*GIVEN DATA*:
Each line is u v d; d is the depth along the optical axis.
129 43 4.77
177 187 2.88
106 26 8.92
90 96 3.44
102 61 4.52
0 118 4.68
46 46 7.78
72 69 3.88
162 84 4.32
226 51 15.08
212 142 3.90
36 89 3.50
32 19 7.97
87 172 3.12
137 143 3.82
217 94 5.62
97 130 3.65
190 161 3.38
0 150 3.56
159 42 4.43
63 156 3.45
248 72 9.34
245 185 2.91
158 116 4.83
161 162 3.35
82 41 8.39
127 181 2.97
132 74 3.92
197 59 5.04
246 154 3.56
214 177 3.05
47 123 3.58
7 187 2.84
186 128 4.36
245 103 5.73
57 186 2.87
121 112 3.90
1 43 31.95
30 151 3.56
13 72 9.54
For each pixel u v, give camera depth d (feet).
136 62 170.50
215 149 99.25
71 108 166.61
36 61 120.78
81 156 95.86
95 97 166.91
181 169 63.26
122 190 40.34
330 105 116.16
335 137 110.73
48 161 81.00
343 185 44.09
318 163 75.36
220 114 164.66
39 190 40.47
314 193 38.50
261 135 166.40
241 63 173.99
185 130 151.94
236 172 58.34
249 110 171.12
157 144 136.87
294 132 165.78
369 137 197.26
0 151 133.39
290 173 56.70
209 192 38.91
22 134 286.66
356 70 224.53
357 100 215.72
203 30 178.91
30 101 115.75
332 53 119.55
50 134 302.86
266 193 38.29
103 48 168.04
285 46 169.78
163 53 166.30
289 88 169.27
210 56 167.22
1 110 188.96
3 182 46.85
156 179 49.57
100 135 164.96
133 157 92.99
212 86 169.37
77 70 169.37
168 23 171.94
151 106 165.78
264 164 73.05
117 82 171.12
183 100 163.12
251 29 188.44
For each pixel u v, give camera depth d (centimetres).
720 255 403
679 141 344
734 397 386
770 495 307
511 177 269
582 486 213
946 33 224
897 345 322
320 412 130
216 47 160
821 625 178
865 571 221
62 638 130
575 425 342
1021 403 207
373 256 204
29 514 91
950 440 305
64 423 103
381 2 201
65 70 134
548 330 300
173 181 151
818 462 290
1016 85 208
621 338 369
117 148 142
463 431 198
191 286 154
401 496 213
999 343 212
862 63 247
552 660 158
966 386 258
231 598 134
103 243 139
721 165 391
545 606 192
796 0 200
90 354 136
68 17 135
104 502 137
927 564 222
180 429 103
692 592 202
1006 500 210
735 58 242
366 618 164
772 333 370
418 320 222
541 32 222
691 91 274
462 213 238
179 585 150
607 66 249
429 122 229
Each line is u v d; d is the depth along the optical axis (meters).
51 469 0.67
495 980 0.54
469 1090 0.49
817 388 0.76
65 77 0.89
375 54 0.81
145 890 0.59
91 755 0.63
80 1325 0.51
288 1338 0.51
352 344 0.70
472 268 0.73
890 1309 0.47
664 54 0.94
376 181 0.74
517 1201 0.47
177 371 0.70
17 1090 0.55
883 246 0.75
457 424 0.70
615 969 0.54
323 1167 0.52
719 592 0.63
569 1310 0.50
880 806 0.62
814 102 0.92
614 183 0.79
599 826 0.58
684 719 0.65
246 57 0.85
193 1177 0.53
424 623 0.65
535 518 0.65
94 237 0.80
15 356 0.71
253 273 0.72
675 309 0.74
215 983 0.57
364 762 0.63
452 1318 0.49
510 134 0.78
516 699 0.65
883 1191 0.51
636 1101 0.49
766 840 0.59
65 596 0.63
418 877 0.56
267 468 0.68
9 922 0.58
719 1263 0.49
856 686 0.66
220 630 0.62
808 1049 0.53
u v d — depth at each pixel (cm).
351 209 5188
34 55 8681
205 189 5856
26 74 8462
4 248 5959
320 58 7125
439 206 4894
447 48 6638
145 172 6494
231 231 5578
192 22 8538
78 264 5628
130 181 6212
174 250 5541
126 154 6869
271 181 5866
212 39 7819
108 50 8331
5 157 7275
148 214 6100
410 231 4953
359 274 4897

*TASK REQUIREMENTS*: Every entry, from first to last, is to be reproduced exactly.

*YOUR RESPONSE*:
Each line is u v d; d is the depth along the optical axis.
129 43 4.77
177 187 2.88
106 26 8.92
90 96 3.44
102 61 4.52
0 118 4.68
46 46 7.78
72 69 3.88
162 84 4.32
226 51 15.08
212 142 3.90
36 89 3.50
32 19 7.97
87 172 3.12
137 143 3.82
217 94 5.62
97 130 3.65
190 161 3.38
0 150 3.56
159 42 4.43
63 156 3.45
248 72 9.34
245 185 2.91
158 116 4.83
161 162 3.35
82 41 8.39
127 181 2.97
132 74 3.92
197 59 5.04
246 154 3.56
214 177 3.05
47 123 3.58
7 187 2.84
186 128 4.36
245 103 5.73
57 186 2.87
121 112 3.90
1 43 31.95
30 151 3.56
13 72 9.54
For each pixel u v, give camera depth d (feet).
136 62 170.50
215 149 99.25
71 108 166.61
36 61 120.78
81 156 95.86
95 97 166.91
181 169 63.26
122 190 40.34
330 105 116.16
335 137 110.73
48 161 81.00
343 185 44.09
318 163 75.36
220 114 164.66
39 190 40.47
314 193 38.50
261 135 166.40
241 63 173.99
185 130 151.94
236 172 58.34
249 110 171.12
157 144 136.87
294 132 165.78
369 137 197.26
0 151 133.39
290 173 56.70
209 192 38.91
22 134 286.66
356 70 224.53
357 100 215.72
203 30 178.91
30 101 115.75
332 53 119.55
50 134 302.86
266 193 38.29
103 48 168.04
285 46 169.78
163 53 166.30
289 88 169.27
210 56 167.22
1 110 188.96
3 182 46.85
156 179 49.57
100 135 164.96
133 157 92.99
212 86 169.37
77 70 169.37
168 23 171.94
151 106 165.78
264 164 73.05
117 82 171.12
183 100 163.12
251 29 188.44
For each pixel u v, give camera depth d (centimetres).
720 255 403
679 141 344
734 397 386
770 495 307
511 177 269
582 486 213
946 33 224
897 345 322
320 412 130
216 47 160
821 625 178
865 571 221
62 638 130
575 425 342
1021 403 207
373 256 204
29 514 91
950 440 305
64 423 103
381 2 201
65 70 134
548 330 300
173 181 151
818 462 290
1016 85 208
621 338 369
117 148 142
463 431 198
191 286 154
401 496 213
999 343 212
862 63 247
552 660 158
966 386 258
231 598 134
103 243 139
721 165 391
545 606 192
796 0 200
90 354 136
68 17 135
104 502 137
927 564 222
180 429 103
692 592 202
1006 500 210
735 58 242
366 618 164
772 333 370
418 320 222
541 32 222
691 91 274
462 213 238
179 585 150
607 66 249
429 122 229
Each line is u v d; d is the depth along the optical axis (meters).
51 469 0.67
495 980 0.54
469 1090 0.49
817 388 0.76
65 77 0.89
375 54 0.81
145 890 0.59
91 755 0.63
80 1325 0.51
288 1338 0.51
352 344 0.70
472 268 0.73
890 1309 0.47
664 54 0.94
376 181 0.74
517 1201 0.47
177 371 0.70
17 1090 0.55
883 246 0.75
457 424 0.70
615 969 0.54
323 1167 0.52
719 592 0.63
569 1310 0.50
880 806 0.62
814 102 0.92
614 183 0.79
599 826 0.58
684 719 0.65
246 57 0.85
193 1177 0.53
424 623 0.65
535 518 0.65
94 237 0.80
15 356 0.71
253 273 0.72
675 309 0.74
215 983 0.57
364 762 0.63
452 1318 0.49
510 134 0.78
516 699 0.65
883 1191 0.51
636 1101 0.49
766 840 0.59
65 596 0.63
418 877 0.56
267 468 0.68
9 922 0.58
719 1263 0.49
856 686 0.66
220 630 0.62
808 1049 0.53
u v d — depth at each pixel (cm).
351 209 5188
34 55 8681
205 189 5856
26 74 8462
4 248 5959
320 58 7125
439 206 4894
447 48 6638
145 172 6494
231 231 5578
192 22 8538
78 264 5628
130 181 6212
174 250 5541
126 154 6869
271 181 5866
212 39 7819
108 50 8331
5 157 7275
148 214 6100
410 231 4953
359 274 4897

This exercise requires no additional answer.